Mucho se habla, pero poco se muestra
Marzo 18, 2008 por vallemaria
Es un secreto a voces el espíritu dañino de aquellas voces que lanzan pseudodenuncias mediáticas que después se chocan frente a la pared cuando llegan a la justicia, que hablan de ética, y nunca muestran pruebas.
En las últimas horas circuló una fotocopia de un decreto Municipal que lleva el número 23 de 2005. Este decreto es la culminación de un reclamo administrativo del ex intendente de Valle María, Luciano Asselborn.
Asselborn solicitó que se le abonen las VACACIONES NO GOZADAS en el período 2001-2003.
Aquí surge la primera duda. ¿Se pueden pagar las vacaciones no gozadas? Es decir, las vacaciones son vacaciones y el empleado debe tomárselas. Si por algún motivo la patronal le recorta la posibilidad de las vacaciones, que son obligatorias, debe otorgárselas en otro momento.
En este caso se trata de un ex funcionario y por eso llama más la atención que se le haya abonado vacaciones no gozadas, que en realidad, es una irregularidad administrativa que no creo que se vea en otros lugares.
Pero en rigor a la verdad, aquí no acaba el tema.
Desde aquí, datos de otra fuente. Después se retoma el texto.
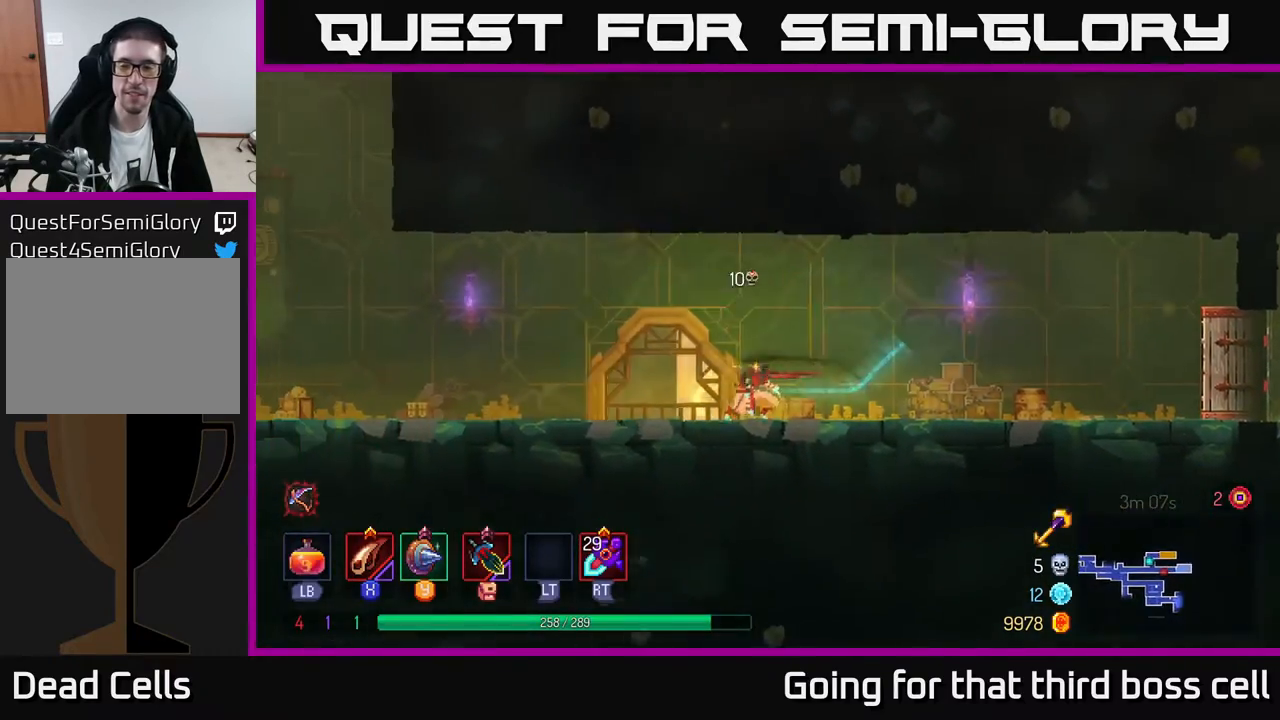
{"buttons": ["A"], "left_stick": "left", "right_stick": "center", "events": [[400, "A", "down"]]}
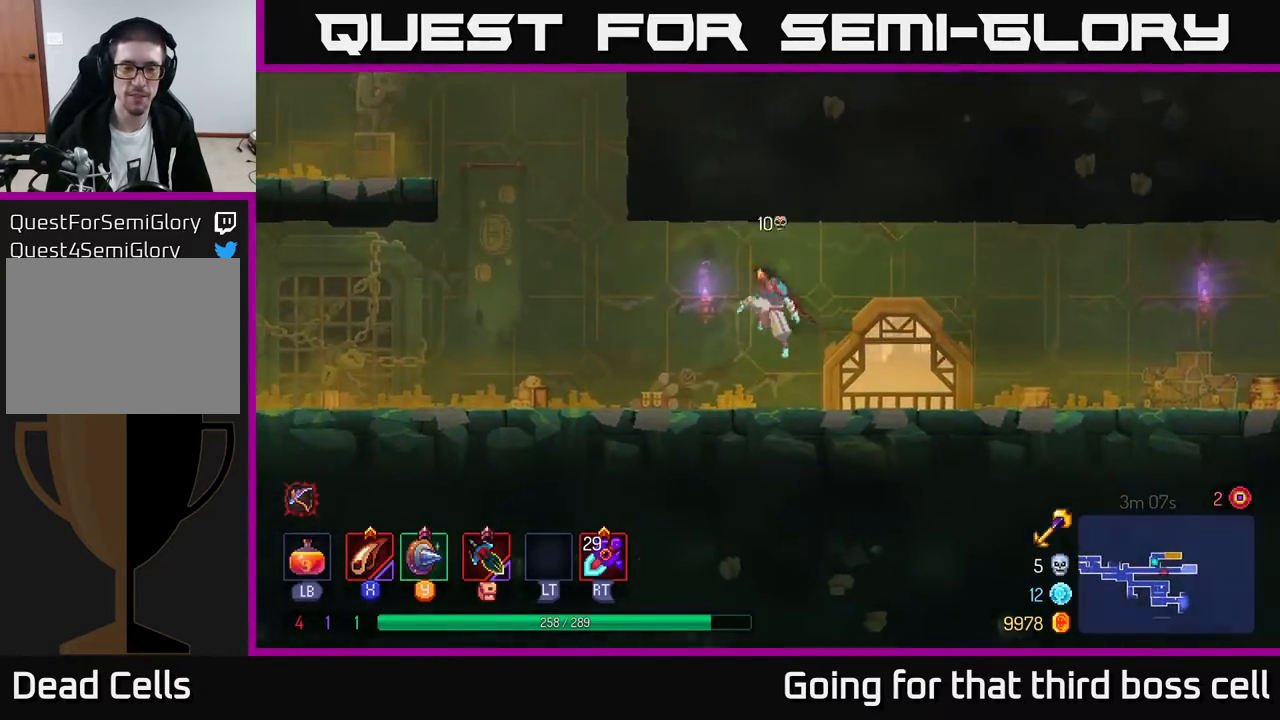
{"buttons": ["B"], "left_stick": "left", "right_stick": "center", "events": [[67, "A", "up"], [350, "B", "down"]]}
En los fundamentos, dice que el Asesor Letrado Municipal, “en extenso y bien fundado dictamen” (no figura el número de dictamen), “considera probadas las razones alegadas (por Asselborn) y viale el pedido, por lo que concluye manifestando su opinión favorale en relación al pago peticionado”.
Para no quedar atrás, los considerandos manifiestan que “a lo largo del mandato 1991-1995 el Sr. Asselborn tampoco había tomado sus licencias anuales ordinarias, actitud digna de elogio porque significó quedarse al frente de la Corporación Municipal atendiendo los problemas que se presentaban aún a costa de su salud y familia”.
Más allá de que Asselborn dedicó su vida política a ser intendente (24 años), es preciso preguntarse que lo que realmente hubiese sido digno es que se tomara las vacaciones que le correspondían y no cobrar por ellas. ¿No? Y menos aún, que él mismo firmara el decreto otorgándose ese beneficio.